A 27.4 mL sample of an unknown HClO4 solution requires 45.4 mL of 0.101 M NaOH for complete neutralization. What was the concentration of the unknown HClO4 solution? The neutralization reaction is shown below. HClO4(aq) + NaOH(aq) H2O(l) + NaClO4(aq)

To determine the concentration of the unknown HClO4 solution, you need to use the stoichiometry of the neutralization reaction and apply the concept of molarity.

First, we need to write and balance the equation for the neutralization reaction:

HClO4(aq) + NaOH(aq) → H2O(l) + NaClO4(aq)

From the balanced equation, we can see that the mole ratio between HClO4 and NaOH is 1:1. This means that 1 mole of HClO4 reacts with 1 mole of NaOH.

Next, let's calculate the number of moles of NaOH used in the neutralization:

moles of NaOH = volume of NaOH (L) × concentration of NaOH (M)

Given:
Volume of NaOH = 45.4 mL = 0.0454 L
Concentration of NaOH = 0.101 M

moles of NaOH = 0.0454 L × 0.101 M
moles of NaOH = 0.0045954 mol

Since the mole ratio between HClO4 and NaOH is 1:1, we can conclude that 0.0045954 mol of HClO4 was present in the 27.4 mL sample.
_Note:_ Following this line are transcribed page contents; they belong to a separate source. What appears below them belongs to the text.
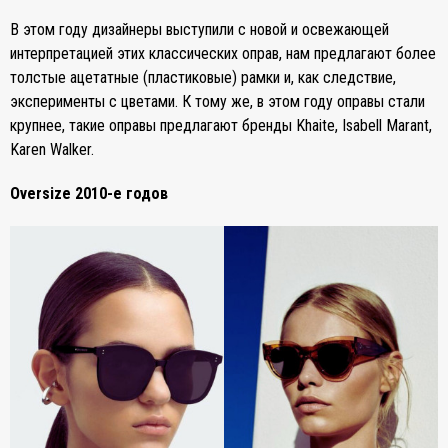
В этом году дизайнеры выступили с новой и освежающей
интерпретацией этих классических оправ, нам предлагают более
толстые ацетатные (пластиковые) рамки и, как следствие,
эксперименты с цветами. К тому же, в этом году оправы стали
крупнее, такие оправы предлагают бренды Khaite, Isabell Marant,
Karen Walker.
Oversize 2010-е годов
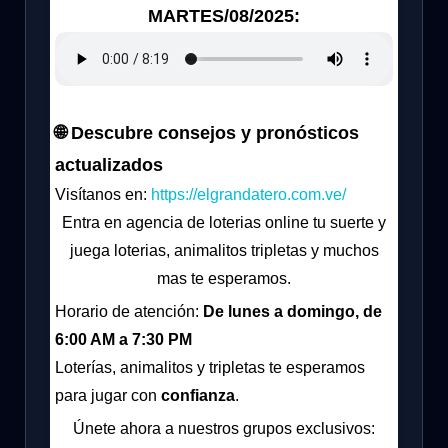
MARTES/08/2025:
🌐 Descubre consejos y pronósticos
actualizados
Visítanos en:
https://elgrandatero.com.ve/
Entra en agencia de loterias online tu suerte y
juega loterias, animalitos tripletas y muchos
mas te esperamos.
Horario de atención:
De lunes a domingo, de
6:00 AM a 7:30 PM
Loterías, animalitos y tripletas te esperamos
para jugar con
confianza
.
Únete ahora a nuestros grupos exclusivos:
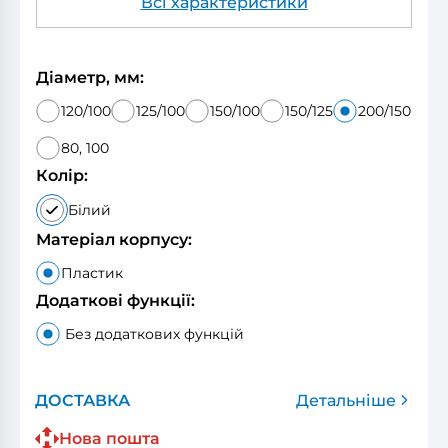
Всі характеристики
Діаметр, мм:
120/100
125/100
150/100
150/125
200/150
80, 100
Колір:
Білий
Матеріал корпусу:
Пластик
Додаткові функції:
Без додаткових функцій
ДОСТАВКА
Детальніше
Нова пошта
Now, we can calculate the concentration of HClO4:

concentration of HClO4 = moles of HClO4 / volume of HClO4 (L)

Given:
Volume of HClO4 = 27.4 mL = 0.0274 L

concentration of HClO4 = 0.0045954 mol / 0.0274 L
concentration of HClO4 ≈ 0.1675 M

Therefore, the concentration of the unknown HClO4 solution is approximately 0.1675 M.